# [Transcribed page contents]
-*-*-

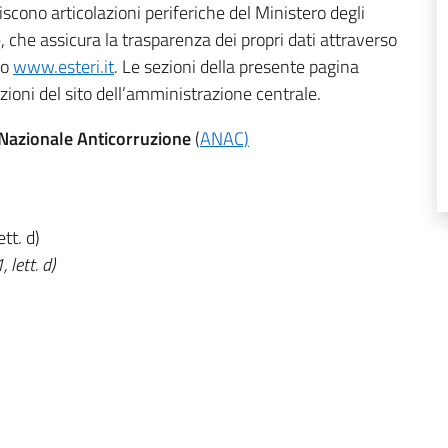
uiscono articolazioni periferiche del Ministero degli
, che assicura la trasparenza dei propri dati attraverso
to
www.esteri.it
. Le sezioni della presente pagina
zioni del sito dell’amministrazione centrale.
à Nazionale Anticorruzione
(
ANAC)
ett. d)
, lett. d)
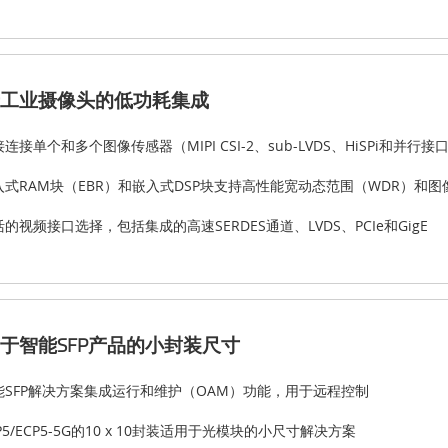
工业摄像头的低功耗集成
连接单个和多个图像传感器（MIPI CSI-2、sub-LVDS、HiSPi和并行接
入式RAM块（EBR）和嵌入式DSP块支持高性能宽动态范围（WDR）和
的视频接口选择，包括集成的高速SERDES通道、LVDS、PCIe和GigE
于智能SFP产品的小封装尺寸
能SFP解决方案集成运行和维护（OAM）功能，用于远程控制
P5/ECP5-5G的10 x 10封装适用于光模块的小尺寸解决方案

-*-*-

Reproduce every entry above exactly, and omit the pictures.

# [Answer to the problem]
uiscono articolazioni periferiche del Ministero degli
, che assicura la trasparenza dei propri dati attraverso
to
www.esteri.it
. Le sezioni della presente pagina
zioni del sito dell’amministrazione centrale.
à Nazionale Anticorruzione
(
ANAC)
ett. d)
, lett. d)
工业摄像头的低功耗集成
连接单个和多个图像传感器（MIPI CSI-2、sub-LVDS、HiSPi和并行接
入式RAM块（EBR）和嵌入式DSP块支持高性能宽动态范围（WDR）和
的视频接口选择，包括集成的高速SERDES通道、LVDS、PCIe和GigE
于智能SFP产品的小封装尺寸
能SFP解决方案集成运行和维护（OAM）功能，用于远程控制
P5/ECP5-5G的10 x 10封装适用于光模块的小尺寸解决方案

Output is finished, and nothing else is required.